For the truth of it is that there isn’t an awful lot to Roman Holiday, beyond its vast X-factor charms of faces and places. Trumbo, then blacklisted, may have won an Oscar for his original story – accepted then by Ian McLellan Hunter, his front – but the romance is a slender one, dictated more by circumstance than plausible soul connection; its not-quite-happy ending lends it some bittersweet heft, but it’s hardly Brief Encounter, in part because Ann and Joe’s characters are as cursory and archetypal as their names.

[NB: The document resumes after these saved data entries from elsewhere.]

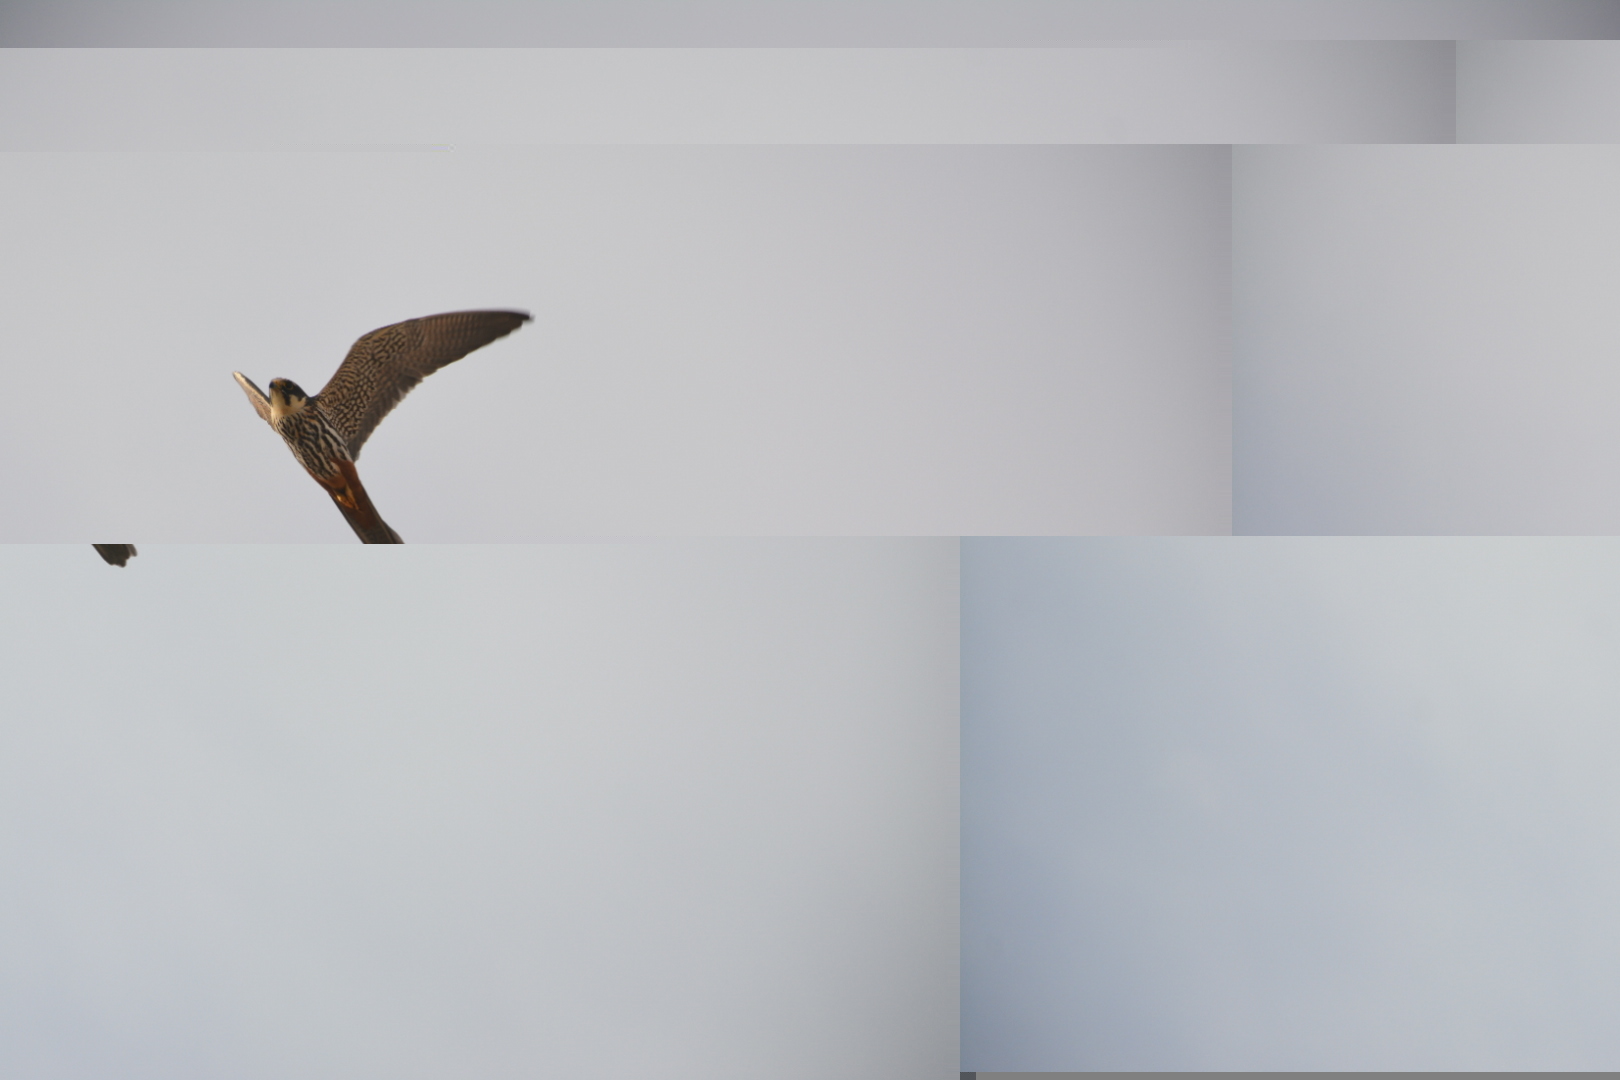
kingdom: Animalia
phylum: Chordata
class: Aves
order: Falconiformes
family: Falconidae
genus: Falco
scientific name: Falco subbuteo
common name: Eurasian hobby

But it’s Hepburn’s natural, half-smiling melancholy that makes Ann’s final rejection of romance for a royal life of empty political gestures and spirit-crushing meet-and-greets – an acceptance of reality in a story otherwise built as a fairytale – ultimately rather moving, even as richer characters awaited her. (Breakfast at Tiffany’s became the film that would seal her star persona for all eternity; The Nun’s Story and Wait Until Dark the ones where she does the most hard-graft acting.) Acting Oscars are often awarded on the strength of the part rather than the specific actor’s more innate, idiosyncratic qualities, which is one reason why biopics are such a drearily standard route to victory. Hepburn’s best actress win for Roman Holiday is an exception: few Oscars have been awarded on such role-elevating force of personality, image and expression. Hollywood needed a princess, and found her – of course she got the crown into the bargain.